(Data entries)
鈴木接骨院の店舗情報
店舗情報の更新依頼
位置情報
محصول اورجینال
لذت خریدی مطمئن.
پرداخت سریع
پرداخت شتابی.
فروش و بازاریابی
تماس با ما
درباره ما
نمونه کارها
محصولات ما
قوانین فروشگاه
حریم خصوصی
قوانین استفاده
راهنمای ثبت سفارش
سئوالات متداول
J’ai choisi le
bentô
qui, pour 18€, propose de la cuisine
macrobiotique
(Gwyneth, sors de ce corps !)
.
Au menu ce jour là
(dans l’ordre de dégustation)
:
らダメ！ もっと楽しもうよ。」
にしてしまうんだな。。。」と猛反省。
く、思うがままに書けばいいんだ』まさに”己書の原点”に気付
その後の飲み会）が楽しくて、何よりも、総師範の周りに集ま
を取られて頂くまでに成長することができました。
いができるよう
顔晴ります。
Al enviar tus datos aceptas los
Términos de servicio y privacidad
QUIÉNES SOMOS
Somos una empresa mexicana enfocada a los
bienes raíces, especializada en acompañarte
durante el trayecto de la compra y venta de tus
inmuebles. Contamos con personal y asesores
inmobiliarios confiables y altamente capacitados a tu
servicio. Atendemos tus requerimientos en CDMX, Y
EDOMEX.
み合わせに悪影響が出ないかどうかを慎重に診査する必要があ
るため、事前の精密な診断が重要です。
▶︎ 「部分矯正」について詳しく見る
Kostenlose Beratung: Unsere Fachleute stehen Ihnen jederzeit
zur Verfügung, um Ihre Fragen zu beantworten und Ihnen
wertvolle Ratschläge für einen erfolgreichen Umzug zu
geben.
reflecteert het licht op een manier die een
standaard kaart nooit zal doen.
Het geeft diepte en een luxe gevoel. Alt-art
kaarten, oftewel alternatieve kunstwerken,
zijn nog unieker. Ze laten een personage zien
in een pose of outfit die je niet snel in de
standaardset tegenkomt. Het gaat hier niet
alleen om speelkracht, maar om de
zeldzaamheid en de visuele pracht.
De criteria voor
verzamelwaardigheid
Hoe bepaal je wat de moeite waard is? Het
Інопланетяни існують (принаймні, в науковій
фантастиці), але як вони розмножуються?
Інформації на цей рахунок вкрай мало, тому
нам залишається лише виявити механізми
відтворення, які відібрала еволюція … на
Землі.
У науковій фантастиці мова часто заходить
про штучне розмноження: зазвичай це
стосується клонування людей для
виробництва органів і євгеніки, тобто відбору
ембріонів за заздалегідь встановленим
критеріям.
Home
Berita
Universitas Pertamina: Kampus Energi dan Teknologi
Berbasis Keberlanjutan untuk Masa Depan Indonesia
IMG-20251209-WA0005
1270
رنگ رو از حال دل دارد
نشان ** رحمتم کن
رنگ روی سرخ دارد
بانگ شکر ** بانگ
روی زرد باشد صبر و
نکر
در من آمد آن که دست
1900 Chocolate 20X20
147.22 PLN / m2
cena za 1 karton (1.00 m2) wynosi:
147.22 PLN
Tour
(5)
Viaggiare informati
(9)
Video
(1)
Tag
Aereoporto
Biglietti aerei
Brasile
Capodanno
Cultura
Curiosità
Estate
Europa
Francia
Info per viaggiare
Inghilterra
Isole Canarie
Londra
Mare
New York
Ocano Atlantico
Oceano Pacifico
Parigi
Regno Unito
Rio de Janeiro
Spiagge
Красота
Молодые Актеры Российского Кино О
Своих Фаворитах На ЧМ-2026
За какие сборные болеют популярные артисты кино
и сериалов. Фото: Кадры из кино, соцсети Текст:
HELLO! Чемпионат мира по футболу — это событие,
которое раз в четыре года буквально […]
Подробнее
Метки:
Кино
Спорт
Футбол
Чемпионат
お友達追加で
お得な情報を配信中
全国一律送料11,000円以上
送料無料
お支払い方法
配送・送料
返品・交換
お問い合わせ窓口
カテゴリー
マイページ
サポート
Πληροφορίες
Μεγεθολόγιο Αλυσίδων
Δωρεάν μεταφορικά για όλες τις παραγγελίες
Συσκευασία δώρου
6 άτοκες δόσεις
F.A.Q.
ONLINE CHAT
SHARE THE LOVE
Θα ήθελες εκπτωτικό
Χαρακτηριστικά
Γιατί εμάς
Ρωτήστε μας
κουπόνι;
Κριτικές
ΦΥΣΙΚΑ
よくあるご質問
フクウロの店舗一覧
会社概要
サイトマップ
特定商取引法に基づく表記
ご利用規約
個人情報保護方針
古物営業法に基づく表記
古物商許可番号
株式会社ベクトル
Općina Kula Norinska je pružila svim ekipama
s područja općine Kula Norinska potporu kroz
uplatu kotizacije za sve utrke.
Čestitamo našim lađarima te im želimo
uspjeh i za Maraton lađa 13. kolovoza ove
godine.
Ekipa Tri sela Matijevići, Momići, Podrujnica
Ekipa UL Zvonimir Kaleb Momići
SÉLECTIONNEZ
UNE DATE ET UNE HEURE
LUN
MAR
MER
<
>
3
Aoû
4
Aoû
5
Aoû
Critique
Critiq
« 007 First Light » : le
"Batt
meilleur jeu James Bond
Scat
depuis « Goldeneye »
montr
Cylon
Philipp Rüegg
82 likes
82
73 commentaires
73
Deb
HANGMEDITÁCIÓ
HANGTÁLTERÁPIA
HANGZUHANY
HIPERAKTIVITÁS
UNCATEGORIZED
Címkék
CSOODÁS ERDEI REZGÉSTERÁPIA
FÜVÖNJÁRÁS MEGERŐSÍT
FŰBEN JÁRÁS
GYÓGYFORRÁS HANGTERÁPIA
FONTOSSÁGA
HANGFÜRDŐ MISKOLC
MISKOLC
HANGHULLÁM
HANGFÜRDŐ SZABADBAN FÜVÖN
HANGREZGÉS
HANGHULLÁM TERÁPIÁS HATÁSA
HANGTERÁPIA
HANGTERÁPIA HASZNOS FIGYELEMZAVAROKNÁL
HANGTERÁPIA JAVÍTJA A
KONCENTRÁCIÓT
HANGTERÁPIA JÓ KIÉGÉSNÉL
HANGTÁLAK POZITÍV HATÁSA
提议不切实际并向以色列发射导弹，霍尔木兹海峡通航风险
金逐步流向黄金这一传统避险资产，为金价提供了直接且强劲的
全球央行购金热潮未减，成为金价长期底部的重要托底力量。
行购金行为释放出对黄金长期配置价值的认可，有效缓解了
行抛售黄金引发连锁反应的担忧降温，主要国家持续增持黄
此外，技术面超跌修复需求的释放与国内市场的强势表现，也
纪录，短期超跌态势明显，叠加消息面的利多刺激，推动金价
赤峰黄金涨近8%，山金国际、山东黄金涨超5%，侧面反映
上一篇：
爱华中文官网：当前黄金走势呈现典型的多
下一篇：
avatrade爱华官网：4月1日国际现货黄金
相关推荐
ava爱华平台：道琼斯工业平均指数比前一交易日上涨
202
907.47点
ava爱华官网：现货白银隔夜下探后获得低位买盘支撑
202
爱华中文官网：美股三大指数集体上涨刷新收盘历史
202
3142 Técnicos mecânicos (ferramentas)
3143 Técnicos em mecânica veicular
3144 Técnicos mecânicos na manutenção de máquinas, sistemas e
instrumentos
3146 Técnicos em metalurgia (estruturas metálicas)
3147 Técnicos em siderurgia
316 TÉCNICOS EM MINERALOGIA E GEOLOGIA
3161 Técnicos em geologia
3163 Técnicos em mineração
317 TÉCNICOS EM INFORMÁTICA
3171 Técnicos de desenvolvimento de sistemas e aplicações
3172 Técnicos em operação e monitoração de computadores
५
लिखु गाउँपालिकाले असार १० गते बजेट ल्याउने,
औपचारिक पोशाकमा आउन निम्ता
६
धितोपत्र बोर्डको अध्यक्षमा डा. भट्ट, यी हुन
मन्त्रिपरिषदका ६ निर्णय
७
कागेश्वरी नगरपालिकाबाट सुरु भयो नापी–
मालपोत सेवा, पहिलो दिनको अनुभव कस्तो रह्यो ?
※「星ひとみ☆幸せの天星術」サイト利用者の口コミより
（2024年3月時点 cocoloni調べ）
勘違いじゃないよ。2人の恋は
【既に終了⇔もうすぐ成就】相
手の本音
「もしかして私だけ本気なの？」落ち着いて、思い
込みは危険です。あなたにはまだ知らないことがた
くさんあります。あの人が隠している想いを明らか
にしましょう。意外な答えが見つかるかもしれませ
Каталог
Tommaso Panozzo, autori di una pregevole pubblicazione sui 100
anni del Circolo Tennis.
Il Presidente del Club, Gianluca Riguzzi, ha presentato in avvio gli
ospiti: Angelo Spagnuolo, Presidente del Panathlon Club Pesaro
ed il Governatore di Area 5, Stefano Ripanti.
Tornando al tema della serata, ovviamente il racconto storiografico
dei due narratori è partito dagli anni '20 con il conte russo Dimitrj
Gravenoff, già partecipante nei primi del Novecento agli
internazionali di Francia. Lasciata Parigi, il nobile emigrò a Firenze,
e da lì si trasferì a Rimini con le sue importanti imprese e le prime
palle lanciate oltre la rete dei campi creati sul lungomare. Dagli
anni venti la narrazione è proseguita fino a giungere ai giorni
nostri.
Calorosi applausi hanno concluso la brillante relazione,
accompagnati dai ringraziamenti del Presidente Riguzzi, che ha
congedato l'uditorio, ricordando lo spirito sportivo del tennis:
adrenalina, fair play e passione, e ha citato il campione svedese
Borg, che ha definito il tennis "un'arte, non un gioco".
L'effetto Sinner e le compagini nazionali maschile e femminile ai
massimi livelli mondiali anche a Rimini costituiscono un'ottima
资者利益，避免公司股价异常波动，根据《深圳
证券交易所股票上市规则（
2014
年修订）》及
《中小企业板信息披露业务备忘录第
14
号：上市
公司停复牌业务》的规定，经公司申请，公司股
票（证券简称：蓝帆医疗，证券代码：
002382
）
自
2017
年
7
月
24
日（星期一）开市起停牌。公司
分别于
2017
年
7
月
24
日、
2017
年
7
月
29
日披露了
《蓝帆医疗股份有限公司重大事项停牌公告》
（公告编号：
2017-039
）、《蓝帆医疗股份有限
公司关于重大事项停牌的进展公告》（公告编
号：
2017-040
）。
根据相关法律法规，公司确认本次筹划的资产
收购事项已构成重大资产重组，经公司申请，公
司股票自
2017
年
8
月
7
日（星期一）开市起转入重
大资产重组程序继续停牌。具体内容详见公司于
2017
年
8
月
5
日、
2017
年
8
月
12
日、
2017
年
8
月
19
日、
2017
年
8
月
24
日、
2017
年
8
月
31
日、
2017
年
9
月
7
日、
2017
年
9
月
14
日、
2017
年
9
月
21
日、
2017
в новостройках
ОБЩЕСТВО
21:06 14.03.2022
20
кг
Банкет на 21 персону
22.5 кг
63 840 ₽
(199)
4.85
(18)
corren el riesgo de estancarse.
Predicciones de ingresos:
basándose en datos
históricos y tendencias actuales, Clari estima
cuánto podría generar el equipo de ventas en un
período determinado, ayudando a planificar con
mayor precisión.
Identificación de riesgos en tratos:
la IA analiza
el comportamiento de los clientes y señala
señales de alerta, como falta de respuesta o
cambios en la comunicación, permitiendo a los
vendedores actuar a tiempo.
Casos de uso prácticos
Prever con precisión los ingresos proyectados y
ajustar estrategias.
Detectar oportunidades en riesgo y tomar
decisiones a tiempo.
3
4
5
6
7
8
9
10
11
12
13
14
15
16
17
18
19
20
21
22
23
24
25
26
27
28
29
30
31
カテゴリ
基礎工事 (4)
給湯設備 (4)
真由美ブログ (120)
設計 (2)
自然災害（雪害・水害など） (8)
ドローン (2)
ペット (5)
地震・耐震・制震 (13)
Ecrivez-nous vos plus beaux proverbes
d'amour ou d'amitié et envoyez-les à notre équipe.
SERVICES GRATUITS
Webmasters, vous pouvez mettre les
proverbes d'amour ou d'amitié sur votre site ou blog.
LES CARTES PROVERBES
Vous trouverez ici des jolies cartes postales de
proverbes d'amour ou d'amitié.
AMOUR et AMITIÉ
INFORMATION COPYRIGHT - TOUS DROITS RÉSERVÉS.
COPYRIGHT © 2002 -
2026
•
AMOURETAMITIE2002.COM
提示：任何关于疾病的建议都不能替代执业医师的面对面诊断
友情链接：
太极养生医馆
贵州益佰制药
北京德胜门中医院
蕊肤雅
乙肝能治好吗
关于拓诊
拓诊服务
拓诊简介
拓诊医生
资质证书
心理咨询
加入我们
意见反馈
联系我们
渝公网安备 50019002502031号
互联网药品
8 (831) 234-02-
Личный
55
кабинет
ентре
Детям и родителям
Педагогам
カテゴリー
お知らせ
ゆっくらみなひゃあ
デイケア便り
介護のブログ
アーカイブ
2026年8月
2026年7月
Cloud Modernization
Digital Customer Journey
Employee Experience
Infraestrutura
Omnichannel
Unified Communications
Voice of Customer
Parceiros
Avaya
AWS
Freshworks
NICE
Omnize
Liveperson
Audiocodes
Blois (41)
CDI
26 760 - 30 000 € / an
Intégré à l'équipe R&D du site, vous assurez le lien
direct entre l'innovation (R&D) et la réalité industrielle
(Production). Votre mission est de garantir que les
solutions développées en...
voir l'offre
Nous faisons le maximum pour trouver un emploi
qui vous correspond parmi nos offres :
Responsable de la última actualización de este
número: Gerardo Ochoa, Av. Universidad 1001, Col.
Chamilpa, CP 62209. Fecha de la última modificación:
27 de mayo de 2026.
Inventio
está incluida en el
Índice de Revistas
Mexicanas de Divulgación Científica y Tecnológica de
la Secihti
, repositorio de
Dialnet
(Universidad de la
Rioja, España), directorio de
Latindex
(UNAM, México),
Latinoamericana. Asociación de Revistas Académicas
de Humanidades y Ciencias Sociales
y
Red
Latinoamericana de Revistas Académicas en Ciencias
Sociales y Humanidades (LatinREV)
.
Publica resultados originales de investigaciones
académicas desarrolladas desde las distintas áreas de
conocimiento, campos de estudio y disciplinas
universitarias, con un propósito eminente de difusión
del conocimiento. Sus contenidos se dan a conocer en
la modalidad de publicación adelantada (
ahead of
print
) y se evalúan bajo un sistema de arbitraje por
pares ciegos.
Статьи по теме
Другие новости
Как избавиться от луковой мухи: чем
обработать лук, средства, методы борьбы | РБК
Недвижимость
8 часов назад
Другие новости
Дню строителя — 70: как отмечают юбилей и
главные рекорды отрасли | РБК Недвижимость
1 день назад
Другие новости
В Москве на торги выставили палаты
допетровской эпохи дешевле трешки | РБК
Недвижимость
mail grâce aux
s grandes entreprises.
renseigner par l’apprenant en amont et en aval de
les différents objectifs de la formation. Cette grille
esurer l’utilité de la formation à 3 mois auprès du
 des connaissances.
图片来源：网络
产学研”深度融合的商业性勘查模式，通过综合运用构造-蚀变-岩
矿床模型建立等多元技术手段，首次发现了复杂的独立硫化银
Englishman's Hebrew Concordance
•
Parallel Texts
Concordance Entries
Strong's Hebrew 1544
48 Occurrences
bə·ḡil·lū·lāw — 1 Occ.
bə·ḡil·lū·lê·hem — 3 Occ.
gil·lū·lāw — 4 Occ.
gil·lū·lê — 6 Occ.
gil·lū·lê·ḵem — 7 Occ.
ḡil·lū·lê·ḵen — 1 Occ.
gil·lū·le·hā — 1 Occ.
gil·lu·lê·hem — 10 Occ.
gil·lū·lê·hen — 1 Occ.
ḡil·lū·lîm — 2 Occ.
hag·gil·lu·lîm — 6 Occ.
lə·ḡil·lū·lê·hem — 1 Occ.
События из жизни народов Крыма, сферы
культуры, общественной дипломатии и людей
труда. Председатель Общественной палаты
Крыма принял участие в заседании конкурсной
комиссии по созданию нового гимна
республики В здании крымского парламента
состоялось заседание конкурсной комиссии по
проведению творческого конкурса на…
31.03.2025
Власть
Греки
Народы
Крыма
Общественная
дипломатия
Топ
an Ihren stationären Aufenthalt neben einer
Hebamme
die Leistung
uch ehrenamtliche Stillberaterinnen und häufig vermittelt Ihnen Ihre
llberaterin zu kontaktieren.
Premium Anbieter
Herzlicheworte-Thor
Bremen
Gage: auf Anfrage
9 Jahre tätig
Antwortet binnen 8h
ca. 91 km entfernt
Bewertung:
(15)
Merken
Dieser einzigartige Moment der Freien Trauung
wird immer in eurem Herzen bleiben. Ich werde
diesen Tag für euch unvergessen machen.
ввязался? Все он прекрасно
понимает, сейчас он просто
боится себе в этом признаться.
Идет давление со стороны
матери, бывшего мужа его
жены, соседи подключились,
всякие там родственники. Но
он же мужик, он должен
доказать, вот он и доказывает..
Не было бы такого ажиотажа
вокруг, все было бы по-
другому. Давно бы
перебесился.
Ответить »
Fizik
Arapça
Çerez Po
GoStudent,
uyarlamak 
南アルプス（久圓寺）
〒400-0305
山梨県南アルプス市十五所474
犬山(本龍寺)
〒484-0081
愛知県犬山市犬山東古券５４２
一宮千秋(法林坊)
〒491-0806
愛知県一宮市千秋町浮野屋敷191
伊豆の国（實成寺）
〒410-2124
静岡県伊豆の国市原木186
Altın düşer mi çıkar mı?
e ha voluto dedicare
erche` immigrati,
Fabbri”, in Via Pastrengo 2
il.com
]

## What is required
Taking the entries above, restate exactly those lines that fall between the line with "mayor precisión." and the line with "Nous faisons le", keeping both of those lines too.

## Task result
mayor precisión.
Identificación de riesgos en tratos:
la IA analiza
el comportamiento de los clientes y señala
señales de alerta, como falta de respuesta o
cambios en la comunicación, permitiendo a los
vendedores actuar a tiempo.
Casos de uso prácticos
Prever con precisión los ingresos proyectados y
ajustar estrategias.
Detectar oportunidades en riesgo y tomar
decisiones a tiempo.
3
4
5
6
7
8
9
10
11
12
13
14
15
16
17
18
19
20
21
22
23
24
25
26
27
28
29
30
31
カテゴリ
基礎工事 (4)
給湯設備 (4)
真由美ブログ (120)
設計 (2)
自然災害（雪害・水害など） (8)
ドローン (2)
ペット (5)
地震・耐震・制震 (13)
Ecrivez-nous vos plus beaux proverbes
d'amour ou d'amitié et envoyez-les à notre équipe.
SERVICES GRATUITS
Webmasters, vous pouvez mettre les
proverbes d'amour ou d'amitié sur votre site ou blog.
LES CARTES PROVERBES
Vous trouverez ici des jolies cartes postales de
proverbes d'amour ou d'amitié.
AMOUR et AMITIÉ
INFORMATION COPYRIGHT - TOUS DROITS RÉSERVÉS.
COPYRIGHT © 2002 -
2026
•
AMOURETAMITIE2002.COM
提示：任何关于疾病的建议都不能替代执业医师的面对面诊断
友情链接：
太极养生医馆
贵州益佰制药
北京德胜门中医院
蕊肤雅
乙肝能治好吗
关于拓诊
拓诊服务
拓诊简介
拓诊医生
资质证书
心理咨询
加入我们
意见反馈
联系我们
渝公网安备 50019002502031号
互联网药品
8 (831) 234-02-
Личный
55
кабинет
ентре
Детям и родителям
Педагогам
カテゴリー
お知らせ
ゆっくらみなひゃあ
デイケア便り
介護のブログ
アーカイブ
2026年8月
2026年7月
Cloud Modernization
Digital Customer Journey
Employee Experience
Infraestrutura
Omnichannel
Unified Communications
Voice of Customer
Parceiros
Avaya
AWS
Freshworks
NICE
Omnize
Liveperson
Audiocodes
Blois (41)
CDI
26 760 - 30 000 € / an
Intégré à l'équipe R&D du site, vous assurez le lien
direct entre l'innovation (R&D) et la réalité industrielle
(Production). Votre mission est de garantir que les
solutions développées en...
voir l'offre
Nous faisons le maximum pour trouver un emploi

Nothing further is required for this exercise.